# Texto da página
===============

A Ilha da Reunião é um local que, pela sua localização, tem uma história em que várias etnias se unem e quase toda a população é mestiça (ou pelo menos contam a história desse modo). “L’Opéra du Bout du Monde” é, como o próprio nome indica, uma ópera que conta a história desta ilha que fica quase no fim do mundo, perdida no Oceano Índico. A ópera “Maraina” conta a história da fundação de Reunião e dos seus habitantes.
Para além da história da ópera, que nos vai sendo contada por várias das pessoas importantes da ilha, vemos também a forma como o espectáculo está a ser montado: os ensaios, os participantes, as histórias pessoais deles, os seus sonhos. Se se pode falar em cultura pós-colonial, esta ilha, apesar de ainda ser considerada território francês, é exemplar na forma como as diversas culturas, histórias e etnias interagem e se misturam, mantendo as suas identidades e ao mesmo tempo lutando pela preservação da ilha.
Mesmo que a ópera possa não agradar a toda a gente, a forma como se conseguem ver os vários elementos que lhe deram origem e as pessoas que trabalharam nela fazem com que o espectáculo ganhe dimensões que nos permitem apreciá-la melhor.
O Melhor: A mistura de influências e pessoas.
O Pior: A ópera em si poderá não ser do agrado de todos; havia um problema no som que não se percebia se era do filme ou provocado pelo sistema de som (no Doclisboa).

===============

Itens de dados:
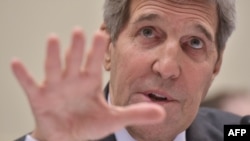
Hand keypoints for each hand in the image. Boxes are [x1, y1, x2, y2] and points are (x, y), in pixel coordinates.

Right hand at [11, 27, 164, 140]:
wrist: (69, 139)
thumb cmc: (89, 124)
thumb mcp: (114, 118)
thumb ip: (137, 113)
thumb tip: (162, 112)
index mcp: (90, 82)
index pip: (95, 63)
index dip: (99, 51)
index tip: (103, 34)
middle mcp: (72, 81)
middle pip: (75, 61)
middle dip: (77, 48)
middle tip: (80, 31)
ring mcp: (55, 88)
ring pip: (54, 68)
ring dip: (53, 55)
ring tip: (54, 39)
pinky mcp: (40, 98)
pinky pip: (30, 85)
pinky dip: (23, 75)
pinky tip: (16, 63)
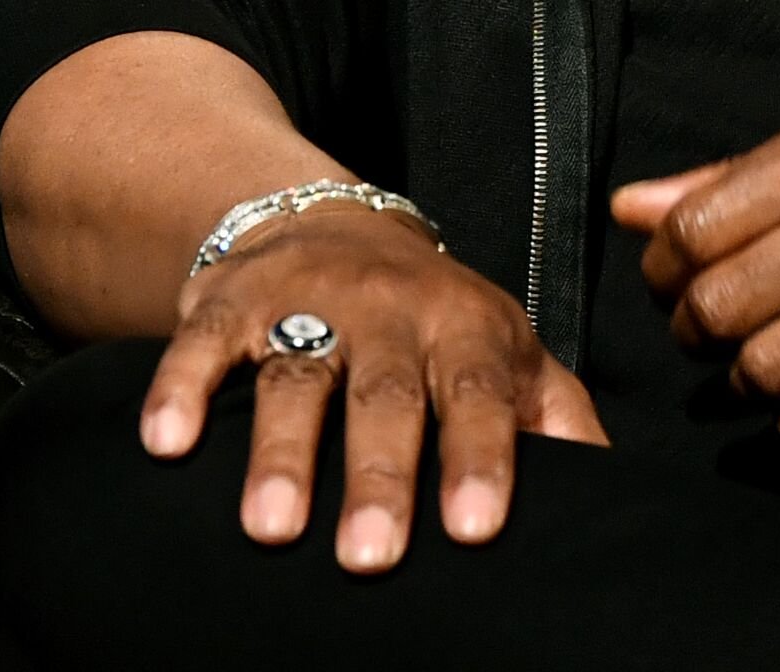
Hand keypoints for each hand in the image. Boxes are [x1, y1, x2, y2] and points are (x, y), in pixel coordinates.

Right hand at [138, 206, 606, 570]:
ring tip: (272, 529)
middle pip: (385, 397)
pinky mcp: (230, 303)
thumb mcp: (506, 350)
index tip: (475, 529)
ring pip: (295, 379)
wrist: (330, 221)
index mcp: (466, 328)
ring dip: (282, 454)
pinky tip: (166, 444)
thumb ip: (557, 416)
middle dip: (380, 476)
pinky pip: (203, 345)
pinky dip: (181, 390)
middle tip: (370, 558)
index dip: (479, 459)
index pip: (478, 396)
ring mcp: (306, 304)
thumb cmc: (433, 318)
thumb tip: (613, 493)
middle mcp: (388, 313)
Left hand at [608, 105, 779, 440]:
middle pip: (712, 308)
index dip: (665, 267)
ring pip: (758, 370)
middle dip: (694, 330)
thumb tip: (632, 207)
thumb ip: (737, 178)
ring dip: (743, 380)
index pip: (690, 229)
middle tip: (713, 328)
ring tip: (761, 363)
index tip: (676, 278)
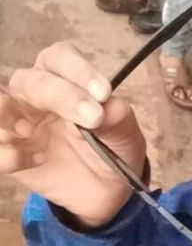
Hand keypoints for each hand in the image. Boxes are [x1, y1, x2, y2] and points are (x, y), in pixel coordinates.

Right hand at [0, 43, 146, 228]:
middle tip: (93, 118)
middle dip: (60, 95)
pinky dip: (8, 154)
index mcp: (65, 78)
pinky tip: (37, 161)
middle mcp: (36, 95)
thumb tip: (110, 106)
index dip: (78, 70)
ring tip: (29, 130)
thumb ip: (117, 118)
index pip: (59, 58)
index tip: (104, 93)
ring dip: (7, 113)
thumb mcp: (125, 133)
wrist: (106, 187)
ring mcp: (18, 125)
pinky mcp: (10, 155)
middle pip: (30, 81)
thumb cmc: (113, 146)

===============

# Exercícios
a. Responda às perguntas com base no texto sobre a ópera.
(i) Em que oceano fica a Ilha da Reunião?
(ii) Qual é o nome da ópera que conta a história da fundação de Reunião?
(iii) Em que evento se notou o problema no som?
b. Indique se cada afirmação está de acordo com o texto sobre a ópera e justifique com as palavras do texto.
(i) A ilha ainda é considerada território francês.
(ii) O texto aponta a qualidade do som como o melhor.
(iii) O espectáculo mostra também os ensaios e os participantes.
A listagem não tem qualquer relação com o texto sobre a ópera.

# Respostas
a.
(i) No Oceano Índico.
(ii) "Maraina".
(iii) No Doclisboa.

b.
(i) Sim: "apesar de ainda ser considerada território francês".
(ii) Não: "O Melhor: A mistura de influências e pessoas."
(iii) Sim: "vemos também a forma como o espectáculo está a ser montado: os ensaios, os participantes".